READING TEXT >>
Book Review: "Mornings in Jenin" by Susan Abulhawa

Contributed By Titania (Thanks)


Please read "Mornings in Jenin" by

Susan Abulhawa.

February 21, 2010 05:07 PM EST

Mornings in Jenin
Susan Adulhawa

ISBN: 978-1-60819-046-1
Bloomsbury


What is life like as a perpetual refugee? Most in the West can’t even conceive of living in a stateless society, where two peoples are constantly at war, both having been wronged by society and history. This is Palestine in the modern world. It’s about as foreign an environment as most readers could imagine.Before reading Mornings in Jenin, my only real insight into the Israeli-Palestinian conflict had come from dry news reports of atrocities on both sides over the years. This book is a life changing force. It won’t necessarily change your political leanings, but it will take you far into the Palestinian mindset and make apparent just how impossible this conflict is for any side to “win.”

There is no common ground, and yet these two groups are exactly in the same spot, each seeking the security of being able to live in peace on a land they can call their own.

Although it is a fictional account, there are plenty of real news events included in the book, including the massacres at the Sabra and Shatila refugee camps and the bombing of Beirut. The story told here is that of one Palestinian family, whose roots are in the olive groves of Palestine before the 1948 creation of the state of Israel. In particular, the novel is told from the point of view of the youngest daughter, Amal, who was born after the family had been exiled to the refugee camp of Jenin.

As one would expect, this novel is one of heartbreak and loss, of coping with unimaginable tragedy and hope for a restoration of what was taken. An interesting component in the story is the circumstance in which one brother of the family (presumed dead) is raised as an Israeli Jew. More than anything, this duality and tenuousness of life is what sets this book apart from merely being a diatribe about Palestinian loss. It is so easy to see how both sides feel and why they take the actions they do to defend what each considers to be “their” exclusive homeland.

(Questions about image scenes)
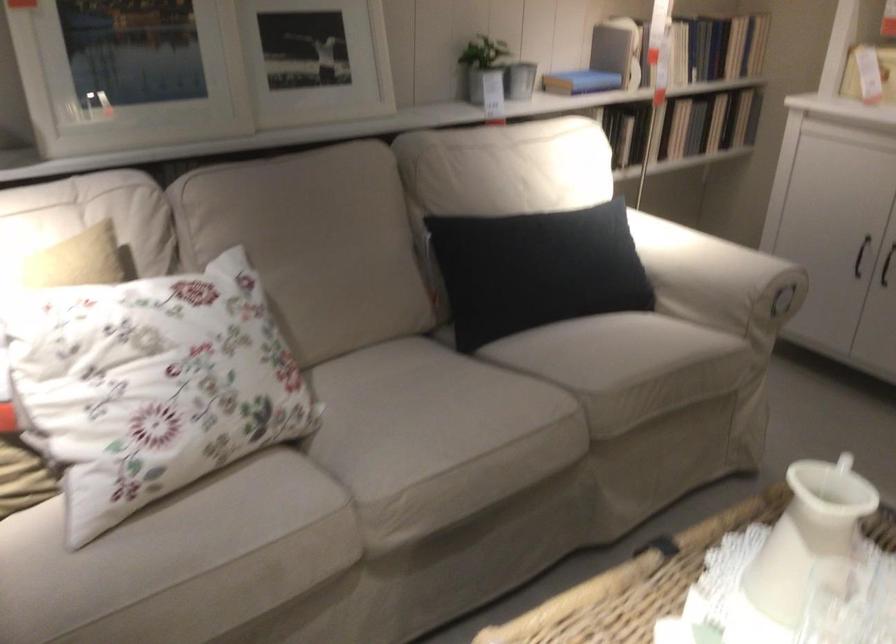
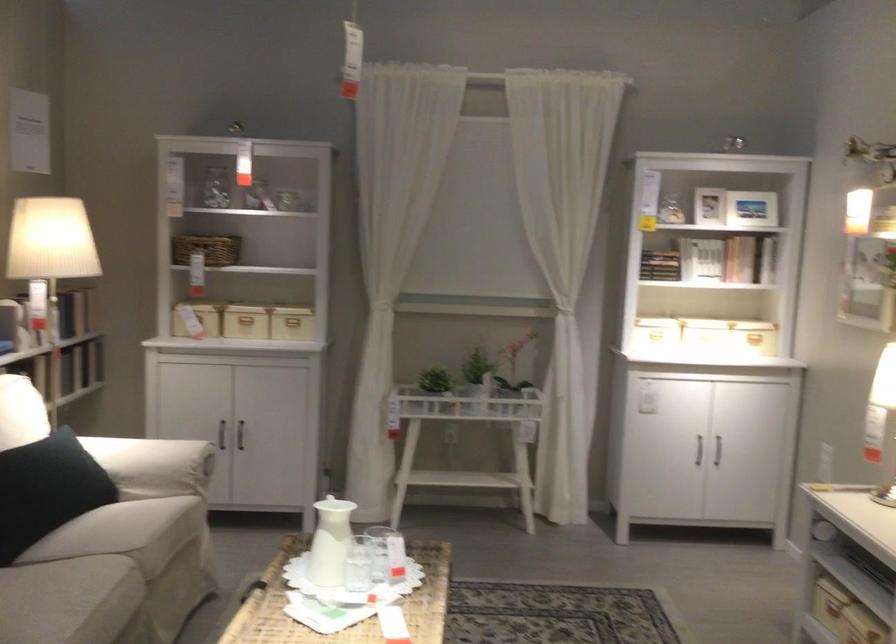
Find the pixel in the second image that matches the point at 530,412 in the first image.

(110, 576)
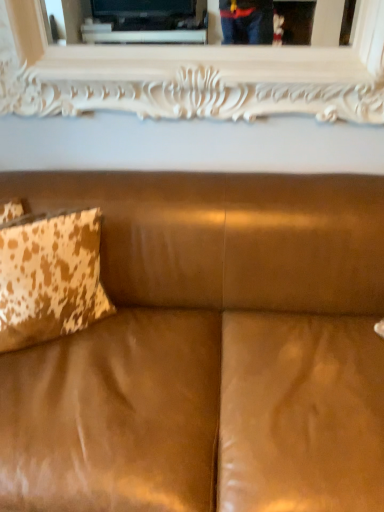
This screenshot has width=384, height=512. Describe the element at coordinates (50, 277) in the screenshot. I see `cowhide-patterned pillow at left` at that location.

Identify the location of white carved wood picture frame at upper center. The image size is (384, 512). (190, 74).

Is suede brown couch at center facing away from cowhide-patterned pillow at left?

Absolutely, suede brown couch at center is directed away from cowhide-patterned pillow at left.

From a real-world perspective, is suede brown couch at center positioned over cowhide-patterned pillow at left based on gravity?

Actually, suede brown couch at center is physically below cowhide-patterned pillow at left in the real world.

Is suede brown couch at center positioned beyond the bounds of cowhide-patterned pillow at left?

Yes, suede brown couch at center is not within cowhide-patterned pillow at left.

Which point is more forward, (149, 279) or (1, 293)?

The point (1, 293) is more forward.

Based on the photo, is cowhide-patterned pillow at left bigger than white carved wood picture frame at upper center?

No, cowhide-patterned pillow at left is not bigger than white carved wood picture frame at upper center.

Is point (27, 327) positioned after point (213, 58)?

No.

Is cowhide-patterned pillow at left behind white carved wood picture frame at upper center?

No, cowhide-patterned pillow at left is closer to the camera.

From the image's perspective, is cowhide-patterned pillow at left above white carved wood picture frame at upper center?

No, from the image's perspective, cowhide-patterned pillow at left is not over white carved wood picture frame at upper center.

Is suede brown couch at center beside white carved wood picture frame at upper center?

suede brown couch at center is not next to white carved wood picture frame at upper center, and they're not touching.

Does suede brown couch at center appear on the left side of white carved wood picture frame at upper center?

Indeed, suede brown couch at center is positioned on the left side of white carved wood picture frame at upper center.

Find the location of a particular element. The height and width of the screenshot is (512, 384). studio couch on the left of white carved wood picture frame at upper center is located at coordinates (208, 350).

Which is behind, cowhide-patterned pillow at left or suede brown couch at center?

cowhide-patterned pillow at left is behind.

Which is in front, point (72, 301) or point (336, 309)?

The point (72, 301) is closer.

In the scene shown: Is cowhide-patterned pillow at left facing away from suede brown couch at center?

Yes.

Which of these two, white carved wood picture frame at upper center or suede brown couch at center, stands taller?

suede brown couch at center.

Considering the relative sizes of white carved wood picture frame at upper center and suede brown couch at center in the image provided, is white carved wood picture frame at upper center smaller than suede brown couch at center?

Indeed, white carved wood picture frame at upper center has a smaller size compared to suede brown couch at center.

Is white carved wood picture frame at upper center to the right of suede brown couch at center from the viewer's perspective?

Indeed, white carved wood picture frame at upper center is positioned on the right side of suede brown couch at center.

Is white carved wood picture frame at upper center positioned with its back to suede brown couch at center?

No, white carved wood picture frame at upper center's orientation is not away from suede brown couch at center.

How distant is white carved wood picture frame at upper center from cowhide-patterned pillow at left?

white carved wood picture frame at upper center is 27.06 inches from cowhide-patterned pillow at left.

Is white carved wood picture frame at upper center inside or outside of cowhide-patterned pillow at left?

white carved wood picture frame at upper center exists outside the volume of cowhide-patterned pillow at left.

Is white carved wood picture frame at upper center positioned far away from cowhide-patterned pillow at left?

Actually, white carved wood picture frame at upper center and cowhide-patterned pillow at left are a little close together.

Find the location of a particular element. The height and width of the screenshot is (512, 384). pillow below the white carved wood picture frame at upper center (from the image's perspective) is located at coordinates (50, 277).

Where is `studio couch in front of the cowhide-patterned pillow at left`? studio couch in front of the cowhide-patterned pillow at left is located at coordinates (208, 350).

This screenshot has width=384, height=512. I want to click on picture frame located above the cowhide-patterned pillow at left (from a real-world perspective), so click(190, 74).

Estimate the real-world distances between objects in this image. Which object is further from white carved wood picture frame at upper center, cowhide-patterned pillow at left or suede brown couch at center?

The object further to white carved wood picture frame at upper center is cowhide-patterned pillow at left.

Which object lies further to the anchor point suede brown couch at center, cowhide-patterned pillow at left or white carved wood picture frame at upper center?

white carved wood picture frame at upper center is further to suede brown couch at center.

Estimate the real-world distances between objects in this image. Which object is closer to suede brown couch at center, white carved wood picture frame at upper center or cowhide-patterned pillow at left?

Among the two, cowhide-patterned pillow at left is located nearer to suede brown couch at center.

Looking at this image, from the image, which object appears to be nearer to white carved wood picture frame at upper center, suede brown couch at center or cowhide-patterned pillow at left?

suede brown couch at center.

Considering their positions, is white carved wood picture frame at upper center positioned further to cowhide-patterned pillow at left than suede brown couch at center?

white carved wood picture frame at upper center.

Estimate the real-world distances between objects in this image. Which object is closer to cowhide-patterned pillow at left, suede brown couch at center or white carved wood picture frame at upper center?

suede brown couch at center is positioned closer to the anchor cowhide-patterned pillow at left.

Where is `pillow between white carved wood picture frame at upper center and suede brown couch at center from top to bottom`? The image size is (384, 512). pillow between white carved wood picture frame at upper center and suede brown couch at center from top to bottom is located at coordinates (50, 277).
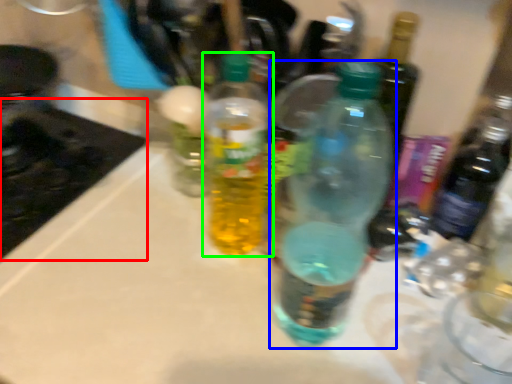
Question: Considering the real-world distances, which object is farthest from appliance (highlighted by a red box)? bottle (highlighted by a blue box) or bottle (highlighted by a green box)?

Choices:
 (A) bottle
 (B) bottle

Answer: (A)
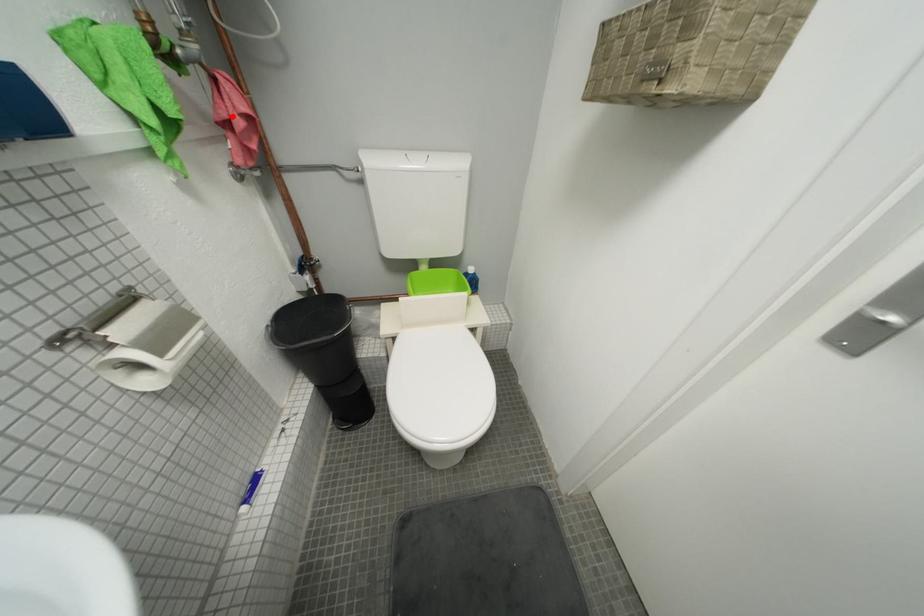
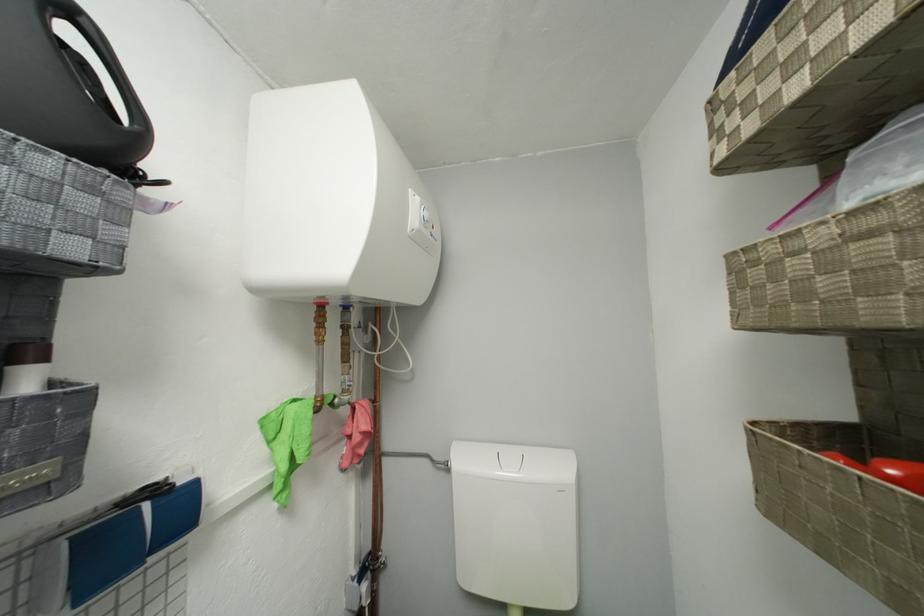
The point at the highlighted location is marked in the first image. Where is the corresponding point in the second image?

(358, 435)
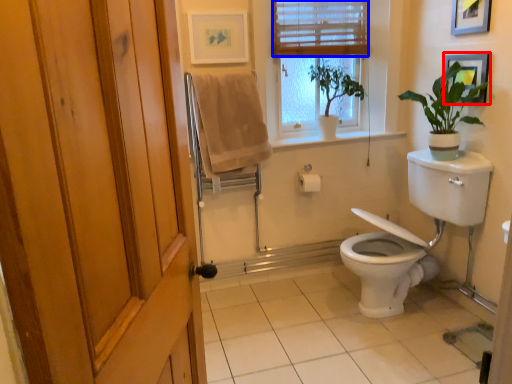
Question: Which point is further to the camera, picture frame (highlighted by a red box) or blind (highlighted by a blue box)?

Choices:
 (A) picture frame
 (B) blind

Answer: (B)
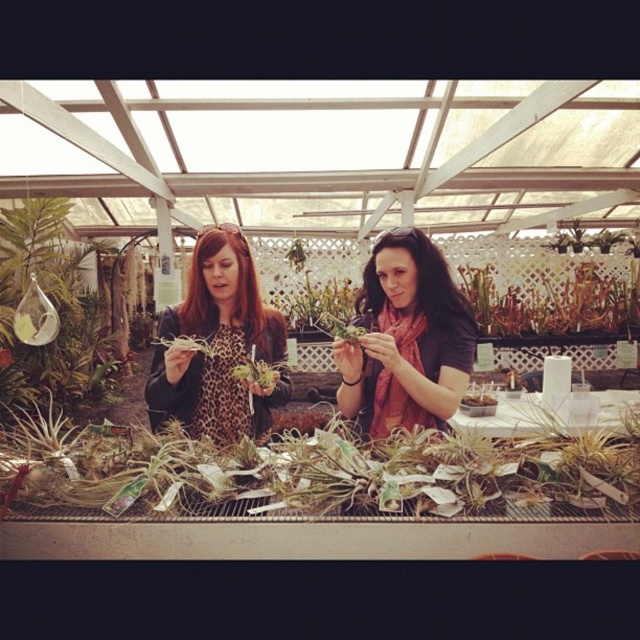
Question: Is leopard print jacket at center smaller than green matte plant at center?

Choices:
 (A) yes
 (B) no

Answer: (A)

Question: Is green leafy plant at center thinner than green matte plant at center?

Choices:
 (A) yes
 (B) no

Answer: (B)

Question: Does matte black scarf at center have a larger size compared to leopard print jacket at center?

Choices:
 (A) yes
 (B) no

Answer: (B)

Question: Which point is closer to the camera taking this photo?

Choices:
 (A) (205, 465)
 (B) (177, 408)

Answer: (A)

Question: Among these points, which one is nearest to the camera?

Choices:
 (A) pos(333,282)
 (B) pos(444,372)

Answer: (B)

Question: Among these points, which one is farthest from the camera?

Choices:
 (A) (296, 332)
 (B) (483, 465)

Answer: (A)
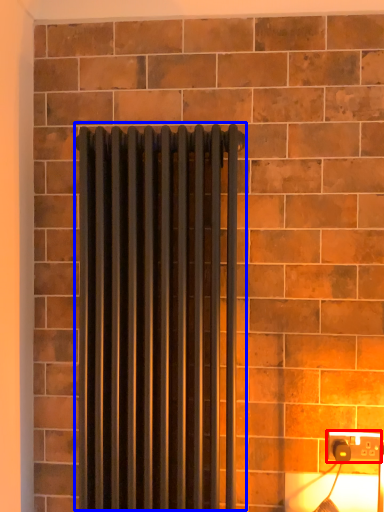
Question: Which object appears farthest to the camera in this image, power plugs and sockets (highlighted by a red box) or radiator (highlighted by a blue box)?

Choices:
 (A) power plugs and sockets
 (B) radiator

Answer: (A)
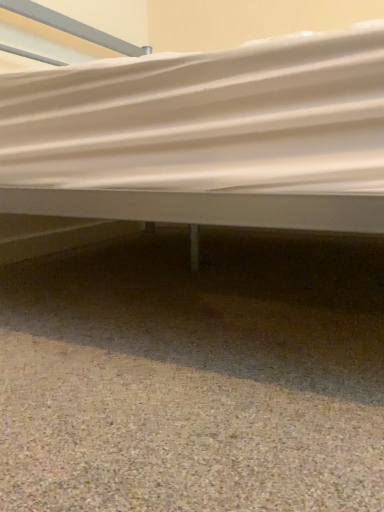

AIM OF THE EXERCISE >> Reproduce the passage of the book review from "What is life" up to and including "call their own.".

IN RESPONSE >>
What is life like as a perpetual refugee? Most in the West can’t even conceive of living in a stateless society, where two peoples are constantly at war, both having been wronged by society and history. This is Palestine in the modern world. It’s about as foreign an environment as most readers could imagine.Before reading Mornings in Jenin, my only real insight into the Israeli-Palestinian conflict had come from dry news reports of atrocities on both sides over the years. This book is a life changing force. It won’t necessarily change your political leanings, but it will take you far into the Palestinian mindset and make apparent just how impossible this conflict is for any side to “win.”

There is no common ground, and yet these two groups are exactly in the same spot, each seeking the security of being able to live in peace on a land they can call their own.